Friday, Jun. 25, 1965
Junkyard Playgrounds
U.S. playgrounds with their slick stretches of asphalt, colorful, convoluted slides and free-form sculptures for climbing, are among the world's safest, cleanest and most indestructible. But are they what children want? Of course not, says Lady Allen of Hurtwood, 68, a prominent British landscape architect and president of the World Organization for Early Childhood Education. After a month's survey of the East Coast's showpiece playgrounds, the no-nonsense dowager observed crisply that they are "an administrator's heaven and a child's hell." Said she: "It is time we decide whether our playgrounds are to be designed for adults, who love to be neat, or for children, who love to be dirty."
Even at Washington's John F. Kennedy Playground, which is considered one of the best in the U.S., Lady Allen faulted the elaborate array of model jet planes, trolleys, Coast Guard tugs and fire engines, none of which can be moved. "The successful playground," she argues, "is one in which children can move things around and make them obedient to their own wills."

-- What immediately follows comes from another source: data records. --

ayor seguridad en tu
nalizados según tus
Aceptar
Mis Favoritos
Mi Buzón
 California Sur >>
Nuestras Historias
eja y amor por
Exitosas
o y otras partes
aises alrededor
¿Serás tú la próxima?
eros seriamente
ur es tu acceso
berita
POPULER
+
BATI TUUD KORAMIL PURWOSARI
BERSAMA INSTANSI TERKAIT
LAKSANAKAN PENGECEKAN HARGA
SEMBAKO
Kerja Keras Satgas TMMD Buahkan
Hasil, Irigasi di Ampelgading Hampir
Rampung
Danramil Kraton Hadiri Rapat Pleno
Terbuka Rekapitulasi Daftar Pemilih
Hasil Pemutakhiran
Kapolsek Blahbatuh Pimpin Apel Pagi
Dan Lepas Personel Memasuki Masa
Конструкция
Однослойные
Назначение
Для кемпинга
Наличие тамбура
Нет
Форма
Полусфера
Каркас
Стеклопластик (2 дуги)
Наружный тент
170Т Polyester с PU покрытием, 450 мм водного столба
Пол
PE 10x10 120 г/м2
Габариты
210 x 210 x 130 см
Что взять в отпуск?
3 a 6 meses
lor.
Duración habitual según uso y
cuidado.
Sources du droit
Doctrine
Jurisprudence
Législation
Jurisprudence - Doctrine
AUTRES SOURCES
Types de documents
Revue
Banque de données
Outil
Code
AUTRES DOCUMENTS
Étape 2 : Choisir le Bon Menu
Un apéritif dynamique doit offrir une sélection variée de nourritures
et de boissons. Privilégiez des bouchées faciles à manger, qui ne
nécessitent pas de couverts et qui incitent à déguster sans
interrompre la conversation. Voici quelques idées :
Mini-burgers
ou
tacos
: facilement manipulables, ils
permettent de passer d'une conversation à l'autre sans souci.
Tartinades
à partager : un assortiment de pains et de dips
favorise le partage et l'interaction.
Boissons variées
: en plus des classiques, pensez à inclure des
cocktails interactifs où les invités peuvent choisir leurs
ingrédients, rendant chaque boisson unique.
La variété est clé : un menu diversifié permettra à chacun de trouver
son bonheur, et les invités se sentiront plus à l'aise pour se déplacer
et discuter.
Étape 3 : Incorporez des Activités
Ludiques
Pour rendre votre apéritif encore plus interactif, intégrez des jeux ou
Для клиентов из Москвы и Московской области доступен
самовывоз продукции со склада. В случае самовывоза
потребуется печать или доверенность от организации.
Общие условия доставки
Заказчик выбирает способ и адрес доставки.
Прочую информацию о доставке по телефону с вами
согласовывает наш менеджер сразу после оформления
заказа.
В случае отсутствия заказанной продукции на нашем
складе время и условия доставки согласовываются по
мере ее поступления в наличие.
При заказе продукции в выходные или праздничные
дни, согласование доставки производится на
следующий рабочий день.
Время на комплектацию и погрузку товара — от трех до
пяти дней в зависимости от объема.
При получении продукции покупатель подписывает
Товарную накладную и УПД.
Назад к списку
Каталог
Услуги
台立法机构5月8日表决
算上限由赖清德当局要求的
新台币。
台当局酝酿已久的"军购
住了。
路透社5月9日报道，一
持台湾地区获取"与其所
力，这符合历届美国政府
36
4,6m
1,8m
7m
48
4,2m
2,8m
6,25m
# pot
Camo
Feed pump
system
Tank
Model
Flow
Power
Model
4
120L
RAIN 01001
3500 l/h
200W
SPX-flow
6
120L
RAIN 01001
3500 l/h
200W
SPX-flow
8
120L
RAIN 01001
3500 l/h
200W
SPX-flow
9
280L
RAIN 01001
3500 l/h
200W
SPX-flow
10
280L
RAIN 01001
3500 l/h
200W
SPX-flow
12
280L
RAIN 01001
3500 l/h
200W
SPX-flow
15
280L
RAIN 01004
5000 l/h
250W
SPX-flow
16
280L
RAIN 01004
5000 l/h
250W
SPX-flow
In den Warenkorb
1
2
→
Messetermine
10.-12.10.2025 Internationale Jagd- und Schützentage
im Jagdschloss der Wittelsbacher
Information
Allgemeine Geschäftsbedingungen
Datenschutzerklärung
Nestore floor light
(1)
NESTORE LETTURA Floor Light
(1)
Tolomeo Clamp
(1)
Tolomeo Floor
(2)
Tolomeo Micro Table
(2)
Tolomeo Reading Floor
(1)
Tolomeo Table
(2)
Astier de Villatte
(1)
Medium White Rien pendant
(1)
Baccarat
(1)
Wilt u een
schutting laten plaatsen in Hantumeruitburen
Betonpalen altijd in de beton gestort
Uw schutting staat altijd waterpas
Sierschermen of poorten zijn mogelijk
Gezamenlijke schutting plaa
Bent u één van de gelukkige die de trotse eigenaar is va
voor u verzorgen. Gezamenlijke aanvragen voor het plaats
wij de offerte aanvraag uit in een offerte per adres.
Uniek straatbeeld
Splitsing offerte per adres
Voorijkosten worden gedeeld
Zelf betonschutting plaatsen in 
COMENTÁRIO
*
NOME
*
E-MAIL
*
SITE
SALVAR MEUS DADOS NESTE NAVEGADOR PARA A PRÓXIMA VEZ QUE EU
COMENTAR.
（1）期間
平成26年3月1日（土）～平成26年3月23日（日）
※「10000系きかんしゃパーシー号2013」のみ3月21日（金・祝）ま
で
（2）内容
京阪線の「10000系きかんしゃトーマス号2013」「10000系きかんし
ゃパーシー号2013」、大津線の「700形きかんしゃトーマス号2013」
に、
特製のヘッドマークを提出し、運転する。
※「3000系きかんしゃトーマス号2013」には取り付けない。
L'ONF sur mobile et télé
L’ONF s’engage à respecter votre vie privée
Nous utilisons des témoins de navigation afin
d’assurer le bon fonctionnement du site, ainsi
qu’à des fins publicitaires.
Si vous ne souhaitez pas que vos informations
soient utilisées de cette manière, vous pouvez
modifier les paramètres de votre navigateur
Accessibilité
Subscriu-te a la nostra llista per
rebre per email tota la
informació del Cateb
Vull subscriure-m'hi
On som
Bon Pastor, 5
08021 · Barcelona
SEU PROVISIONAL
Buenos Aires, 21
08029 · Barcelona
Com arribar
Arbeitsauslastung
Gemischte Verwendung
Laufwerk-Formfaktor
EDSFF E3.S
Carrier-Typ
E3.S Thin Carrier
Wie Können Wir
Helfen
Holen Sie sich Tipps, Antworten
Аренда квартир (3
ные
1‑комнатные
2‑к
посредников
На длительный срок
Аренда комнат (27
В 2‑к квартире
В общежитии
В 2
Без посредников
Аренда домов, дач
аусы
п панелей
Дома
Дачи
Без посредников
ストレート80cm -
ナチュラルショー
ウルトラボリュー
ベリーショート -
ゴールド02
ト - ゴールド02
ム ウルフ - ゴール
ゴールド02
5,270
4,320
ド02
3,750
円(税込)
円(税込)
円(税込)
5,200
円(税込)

Lady Allen's answer is the "adventure playground." Instead of flat asphalt, the lot ideally should have hills, grass and puddles. Its main features are: 1) a central pavilion where young children could keep out of the rain during the day and teen-agers could hold meetings at night, and 2) enough lumber, bricks, rope, pipes, hammers and nails to keep the kids busy. With a minimum of supervision, they would build tree houses, hideaways, swings--or just mud castles--and cook their own meals over an outdoor fire.
Lady Allen got the idea on a 1945 visit to Copenhagen, where a Danish landscape architect had created an immensely popular playground by stocking a lot with building materials. It looked like a junkyard. Back home, she organized committees to take over old bomb sites and equip them in the same way. The kids thought that they were the best thing since ice cream. There are now 28 adventure playgrounds in England, and dozens more in Sweden, Denmark and Switzerland.
Insurance-conscious U.S. architects object that boards, bricks and nails are dangerous playthings. On the contrary, says Lady Allen, accidents are less frequent in her playgrounds than in conventional asphalt lots, probably because immovable playthings "bore children and breed a sort of mass hysteria." Anyway, she adds, "it is better to risk a broken leg than a broken spirit. A leg can always mend. A spirit may not."